冀彦明又道:“可是提举大人,蔡攸如今正在陛下身边侍奉……”
赵楷一愣,倒把这茬忘了。他沉吟片刻,改口道:“那便先不管蔡攸,其余人等,尽数拿下!速去!”
冀彦明神色一凛,抱拳道:“属下遵命!”-
蔡京府邸,早已乱作一团。
蔡京的诸多妻妾听着天幕所言,个个忧心忡忡,哀声哭泣,只觉好日子怕是要到头了。
蔡京的儿孙们更是危机感深重,直觉大祸临头,毕竟天幕上所说之事,除了尚未南逃之外,其余大都属实。
可念及陛下素来对蔡京的宠信,一时之间拿不定主意,是该主动到御前磕头请罪,还是静候蔡京从宫中递出消息,抑或干脆先一步逃之夭夭?
正犹豫不决之际,大门猛然被劈开,甲刃森寒的皇城司提刀而入,凶神恶煞般直冲进来,厉声喝道:“尽数拿下!”

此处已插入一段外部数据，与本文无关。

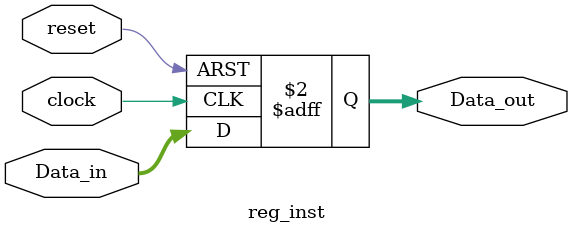
<source format=sv>
module reg_inst ( 

input logic [23:0] Data_in,
input logic clock, reset,
output logic [23:0] Data_out);

always_ff @ ( posedge reset or posedge clock) 
	if (reset) Data_out <= 24'b0;

else Data_out <= Data_in;

endmodule
</source>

一时间,这座花木扶疏,雕梁画栋,奢华程度堪比皇宫的太师府,鸡飞狗跳,惊叫连连,哭声震天……-
仁福宫。
赵佛保从暖烘烘的被窝里爬出来,穿好鞋子,站起身来。
赵串珠伸手拉住她,仰头问道:“保儿姐,天幕还没播完呢,你要去哪儿呀?”
赵佛保摸了摸肚子,道:“我有些饿了,去一趟御膳房。”
“可咱们才刚吃过晚饭呢。”赵串珠瞪圆了眼睛,满脸震惊,又摊开手掌,露出里面的松仁来,“况且咱们这嘴也没停过呀。”
赵佛保伸手揉了揉小姑娘的脑袋,笑道:“我肚子大。”
石榴几人闻言,都忍不住轻笑出声。她们这位保儿帝姬,肚子倒不算大,可那胃口,却大得惊人。
赵佛保转向赵香云,商量着道:“阿姐,吃过东西,我再四处去转转,晚一点回来。”
赵香云笑着叮嘱道:“莫要走太远,早些回来。”
赵佛保乖巧地点点头,应道:“保儿知道了。”说罢迈步出了院门,直奔福宁殿而去。
蔡京此贼,做了那么多伤天害理的事,一棍子下去,着实有些轻了。
若赵佶不肯处置蔡京,那她便再补上几棍子好了。
不过,昨儿那棍子沾了些血迹,被她砍了给林嬷嬷当柴烧了,一时没得用了,实在不行,就先用脚踹吧——
福宁殿外。
李邦彦颇有些幸灾乐祸地看向蔡攸,压低声音道:“蔡大人,令尊可是六贼之首,您可有什么话说?”
他这话音虽不高,却也足够让一步之外的赵佶听得真切。
赵佶侧身,望向蔡攸,静静等着他怎么回答。